▸ Exercise A: In the article on activism and journalism, which media channel did Lauren Southern formerly work for?
▸ Exercise B: Revise the passage from the article on activism and journalism starting at "In the last" and ending at "a clear distinction.", with "debate" changed to "discussion".

Biased journalism doesn’t have to mean low standard reporting

Journalism is the recording of stories and facts that people don’t want recorded. At least, that’s what it used to be.

Today, journalism has become either activism or infotainment. Online new media tends to veer towards advocacy, while the big, old fashioned media companies compete for the public’s outrage and compulsive curiosity.

Journalism is not dead, but the idea of telling stories that people want suppressed, is increasingly unsexy. The very people who don’t want certain stories recorded, tend to be the same interest groups that have a command of the media.

In the last few days a debate has sprung up online about the difference between activism and journalism. Of course, this debate presupposes a distinction between recording facts, and having a reason to record them. There is rarely such a clear distinction.

The concept of a purely ‘objective’ journalism has always been a kind of veneer for consensus reporting, whereby large interest groups maintain a limited scope for civic curiosity by commanding the boundaries of public debate. This is the very reason there is such a thing as ‘the mainstream media’.

Lauren Southern is a commentator who formerly worked for Rebel Media, a conservative, and nationalist, online media channel in Canada. She now runs her own independent channel, and is famous for a stunty kind of activism, and unapologetically advancing a nationalist, right wing view of current affairs.

She recently posted a video in which she called into question not just the existence of objectivity in the media, but the possibility of it, and even the desirability of it.

In another video published almost simultaneously, left libertarian skate-boarding reporter Tim Pool spoke about the dangers of activism creeping into journalism, and his own experiences at left-leaning companies where trendy narratives and grievances are stressed in order to drive traffic to their sites.

Pool is a new breed of journalist who appears to reclaim the old-fashioned desire for independent reporting that seeks to record the ‘best version of the truth’ (as Watergate newsman Carl Bernstein once put it), while embracing new technology and online media.

Pool has experience in Vice and similar organisations, and made his name reporting on the Occupy Wallstreet march.

Both sides of the story seem to have a point. Objectivity is a false ideal, and can have its own dangers in that helps to foster consensus, which itself helps to suppress the most pertinent stories.

▸ Entries provided:
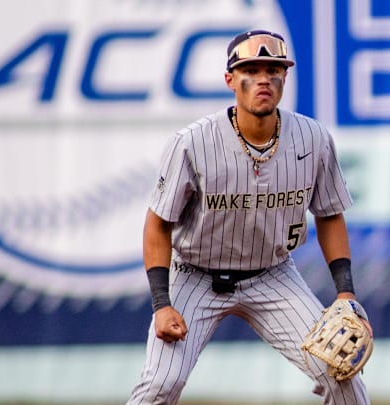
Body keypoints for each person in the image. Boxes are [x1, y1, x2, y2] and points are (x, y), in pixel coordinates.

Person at [127, 29, 371, 405]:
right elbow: (158, 224)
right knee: (162, 384)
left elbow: (330, 214)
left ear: (285, 78)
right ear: (230, 80)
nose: (263, 79)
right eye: (251, 70)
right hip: (195, 276)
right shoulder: (192, 143)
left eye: (273, 70)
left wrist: (345, 293)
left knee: (343, 374)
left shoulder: (313, 139)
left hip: (273, 275)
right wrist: (162, 304)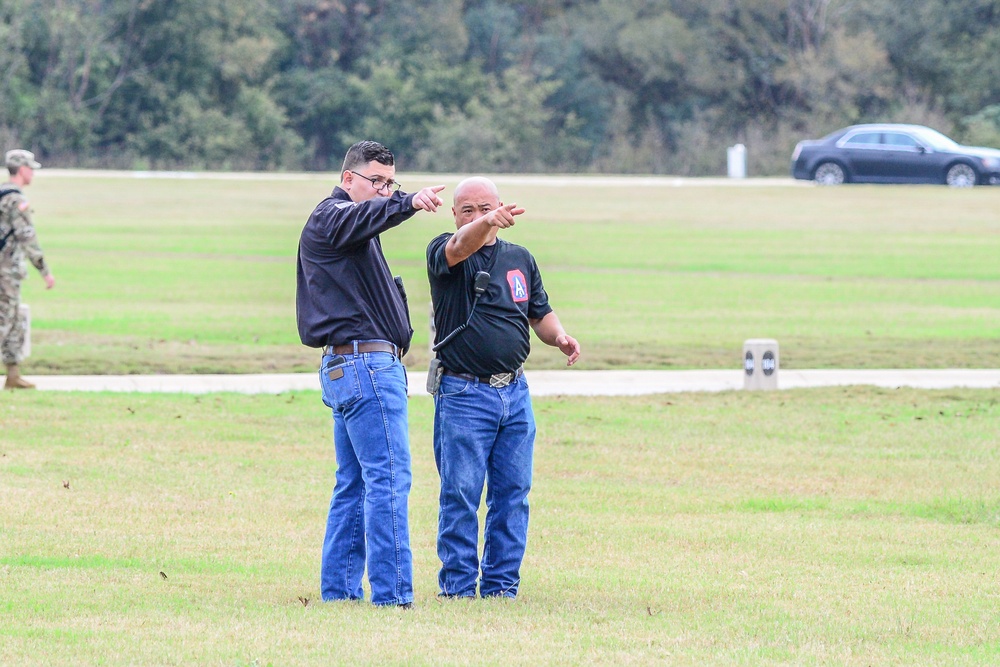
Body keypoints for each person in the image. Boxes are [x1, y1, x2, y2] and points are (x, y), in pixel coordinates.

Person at [296, 140, 444, 607]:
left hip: (351, 367)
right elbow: (362, 217)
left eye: (389, 183)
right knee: (390, 478)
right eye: (374, 181)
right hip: (364, 367)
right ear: (347, 179)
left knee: (356, 482)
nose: (382, 191)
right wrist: (409, 202)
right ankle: (394, 596)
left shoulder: (353, 230)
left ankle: (340, 593)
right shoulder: (332, 216)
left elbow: (368, 221)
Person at [426, 176, 581, 599]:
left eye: (486, 208)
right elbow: (459, 247)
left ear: (503, 207)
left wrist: (560, 337)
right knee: (460, 494)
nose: (478, 216)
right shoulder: (444, 251)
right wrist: (484, 224)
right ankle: (457, 589)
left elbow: (539, 312)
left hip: (514, 392)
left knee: (513, 494)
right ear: (454, 215)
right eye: (468, 210)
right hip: (463, 393)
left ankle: (500, 588)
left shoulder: (519, 258)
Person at [1, 149, 55, 390]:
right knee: (4, 321)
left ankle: (13, 376)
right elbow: (26, 237)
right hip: (5, 272)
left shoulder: (3, 195)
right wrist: (44, 270)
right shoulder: (16, 200)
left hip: (8, 271)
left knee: (13, 322)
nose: (33, 173)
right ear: (22, 169)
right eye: (31, 168)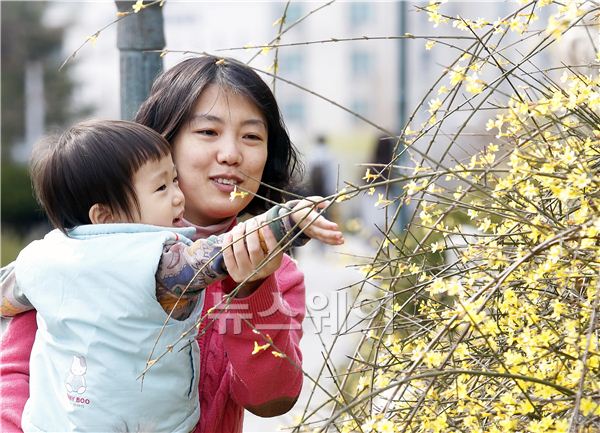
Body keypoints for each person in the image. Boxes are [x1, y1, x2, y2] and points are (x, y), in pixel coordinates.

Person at [0, 55, 340, 433]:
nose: (231, 154)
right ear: (165, 141)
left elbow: (270, 399)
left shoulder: (277, 274)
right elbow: (15, 372)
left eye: (252, 136)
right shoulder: (77, 253)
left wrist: (254, 289)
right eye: (208, 132)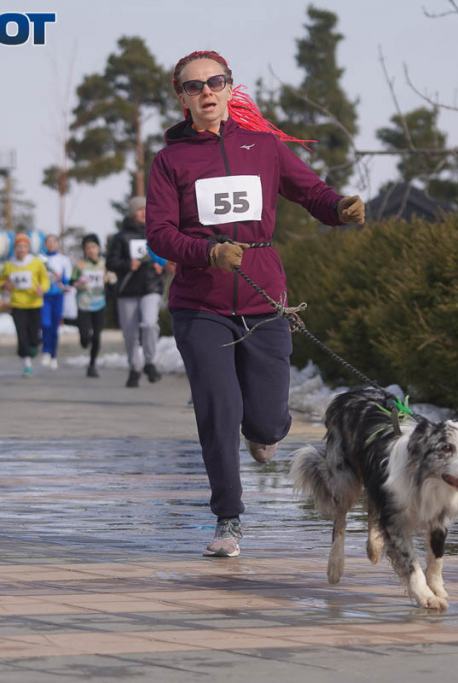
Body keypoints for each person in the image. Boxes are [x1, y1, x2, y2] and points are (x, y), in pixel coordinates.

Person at [146, 50, 365, 558]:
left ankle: (262, 431)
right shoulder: (170, 161)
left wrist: (339, 208)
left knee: (267, 424)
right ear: (181, 97)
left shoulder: (263, 146)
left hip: (265, 297)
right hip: (200, 303)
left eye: (214, 83)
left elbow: (310, 192)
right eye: (194, 86)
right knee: (218, 409)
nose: (206, 93)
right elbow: (158, 234)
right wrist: (208, 252)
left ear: (228, 88)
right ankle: (228, 519)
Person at [106, 196, 165, 388]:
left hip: (151, 287)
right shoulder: (120, 237)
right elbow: (110, 263)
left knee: (149, 324)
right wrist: (126, 264)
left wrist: (161, 267)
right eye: (140, 210)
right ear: (132, 213)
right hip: (127, 290)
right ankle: (134, 368)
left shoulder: (157, 233)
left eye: (146, 210)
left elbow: (168, 256)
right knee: (130, 333)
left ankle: (150, 362)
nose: (144, 213)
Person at [0, 233, 50, 377]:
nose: (21, 249)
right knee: (22, 335)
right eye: (19, 246)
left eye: (24, 246)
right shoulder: (9, 265)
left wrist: (42, 288)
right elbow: (1, 281)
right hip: (17, 304)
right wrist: (5, 285)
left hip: (34, 303)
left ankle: (34, 345)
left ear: (28, 248)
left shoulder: (36, 263)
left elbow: (45, 280)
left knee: (34, 335)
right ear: (15, 248)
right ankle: (27, 364)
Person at [70, 234, 115, 377]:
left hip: (99, 304)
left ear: (98, 248)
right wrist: (77, 284)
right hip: (83, 303)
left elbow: (114, 280)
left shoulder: (105, 264)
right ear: (84, 250)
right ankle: (84, 340)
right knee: (85, 336)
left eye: (93, 247)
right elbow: (72, 281)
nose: (91, 250)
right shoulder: (80, 265)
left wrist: (108, 280)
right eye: (87, 248)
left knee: (96, 336)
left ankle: (92, 364)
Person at [39, 234, 72, 370]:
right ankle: (46, 351)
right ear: (45, 244)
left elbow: (67, 281)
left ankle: (53, 355)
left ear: (57, 244)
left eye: (53, 242)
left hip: (58, 297)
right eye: (48, 242)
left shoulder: (63, 260)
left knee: (54, 327)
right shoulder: (40, 259)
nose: (51, 244)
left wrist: (61, 282)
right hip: (44, 296)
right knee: (45, 324)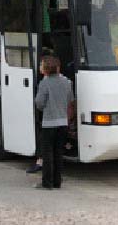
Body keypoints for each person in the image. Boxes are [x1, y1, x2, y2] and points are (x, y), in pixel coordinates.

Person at [34, 55, 74, 190]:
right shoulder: (67, 82)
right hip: (63, 123)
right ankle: (58, 181)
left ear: (46, 68)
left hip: (49, 123)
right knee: (58, 153)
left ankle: (47, 182)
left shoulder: (45, 83)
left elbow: (39, 103)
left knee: (47, 153)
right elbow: (70, 100)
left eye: (41, 65)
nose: (39, 67)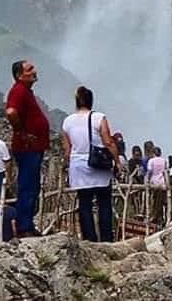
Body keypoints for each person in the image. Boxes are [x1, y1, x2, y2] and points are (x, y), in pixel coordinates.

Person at [61, 86, 120, 243]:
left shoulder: (67, 122)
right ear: (91, 101)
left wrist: (69, 166)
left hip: (78, 166)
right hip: (98, 165)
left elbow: (67, 150)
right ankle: (106, 239)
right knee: (104, 202)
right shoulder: (99, 117)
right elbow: (107, 141)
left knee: (84, 203)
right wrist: (117, 161)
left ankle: (89, 239)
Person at [5, 60, 49, 237]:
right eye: (30, 69)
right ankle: (24, 227)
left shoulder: (25, 92)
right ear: (19, 75)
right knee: (27, 186)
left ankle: (27, 224)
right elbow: (11, 112)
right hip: (27, 148)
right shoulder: (18, 91)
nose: (34, 71)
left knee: (32, 186)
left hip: (33, 147)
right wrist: (21, 132)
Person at [146, 146, 167, 224]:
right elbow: (165, 171)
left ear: (153, 153)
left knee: (154, 200)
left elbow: (149, 172)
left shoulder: (151, 161)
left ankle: (154, 216)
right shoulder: (164, 160)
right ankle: (160, 217)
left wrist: (147, 181)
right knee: (160, 201)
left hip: (154, 183)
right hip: (162, 183)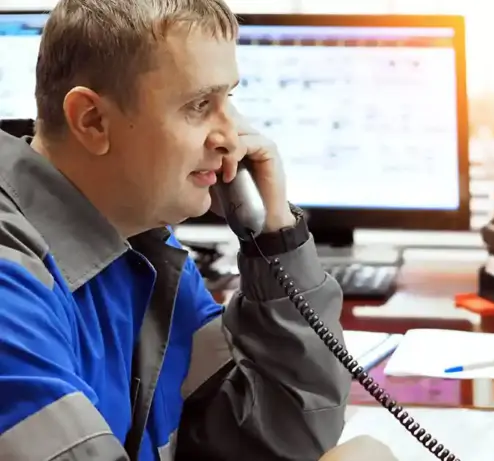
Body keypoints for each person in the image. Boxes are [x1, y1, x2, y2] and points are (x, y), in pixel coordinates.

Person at [0, 1, 396, 460]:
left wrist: (275, 239)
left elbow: (281, 440)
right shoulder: (11, 284)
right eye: (199, 105)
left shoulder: (143, 252)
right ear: (92, 120)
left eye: (229, 99)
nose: (234, 135)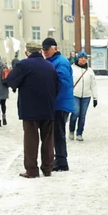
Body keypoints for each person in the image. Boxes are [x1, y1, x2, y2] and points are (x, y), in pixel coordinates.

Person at [6, 41, 59, 178]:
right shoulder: (50, 66)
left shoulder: (23, 65)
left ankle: (32, 170)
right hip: (48, 108)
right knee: (48, 139)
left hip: (29, 109)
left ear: (26, 52)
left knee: (31, 140)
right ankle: (47, 169)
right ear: (41, 51)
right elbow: (56, 86)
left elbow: (10, 80)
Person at [42, 38, 74, 172]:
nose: (45, 53)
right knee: (57, 133)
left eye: (47, 50)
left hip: (59, 104)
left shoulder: (60, 62)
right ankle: (60, 159)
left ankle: (62, 161)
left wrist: (53, 100)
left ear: (54, 48)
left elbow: (63, 84)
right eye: (43, 50)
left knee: (58, 133)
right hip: (59, 102)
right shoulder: (54, 61)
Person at [69, 51, 98, 141]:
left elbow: (93, 84)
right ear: (77, 59)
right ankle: (71, 129)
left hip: (86, 95)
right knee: (75, 112)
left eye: (85, 58)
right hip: (75, 94)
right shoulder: (72, 68)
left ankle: (79, 133)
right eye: (81, 58)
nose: (83, 59)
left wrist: (95, 97)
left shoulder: (90, 71)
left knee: (82, 115)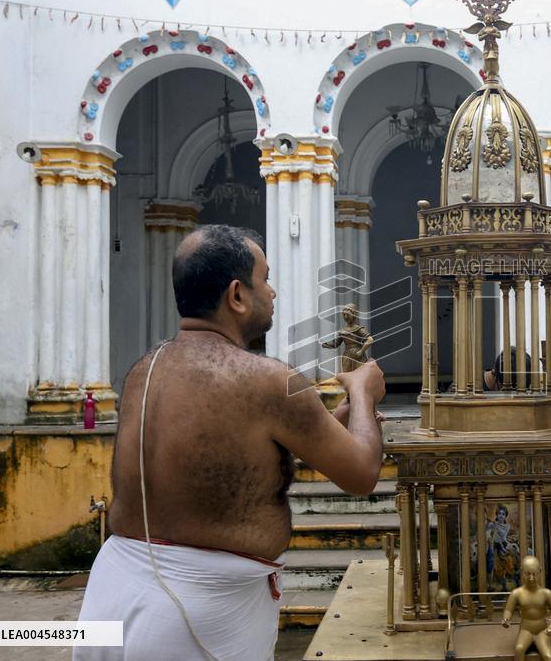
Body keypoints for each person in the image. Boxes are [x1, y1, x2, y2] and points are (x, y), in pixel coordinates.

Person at [75, 225, 386, 660]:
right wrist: (364, 392)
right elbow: (363, 474)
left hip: (112, 594)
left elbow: (237, 467)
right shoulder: (269, 381)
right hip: (191, 622)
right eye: (266, 279)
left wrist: (327, 427)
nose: (273, 292)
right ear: (237, 295)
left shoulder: (145, 369)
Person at [501, 556, 551, 661]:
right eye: (527, 574)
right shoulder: (517, 593)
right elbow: (508, 610)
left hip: (542, 630)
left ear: (540, 571)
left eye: (534, 574)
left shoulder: (546, 593)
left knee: (549, 657)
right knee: (519, 649)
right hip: (526, 629)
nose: (531, 578)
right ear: (522, 572)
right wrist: (506, 619)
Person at [321, 303, 373, 373]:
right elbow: (336, 343)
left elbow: (370, 340)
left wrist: (361, 351)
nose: (345, 317)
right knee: (348, 375)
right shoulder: (342, 331)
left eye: (347, 314)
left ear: (354, 314)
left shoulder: (359, 329)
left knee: (360, 374)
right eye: (344, 315)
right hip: (347, 356)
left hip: (358, 355)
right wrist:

▸ Exercise solution A: Rebel Media

▸ Exercise solution B:
In the last few days a discussion has sprung up online about the difference between activism and journalism. Of course, this discussion presupposes a distinction between recording facts, and having a reason to record them. There is rarely such a clear distinction.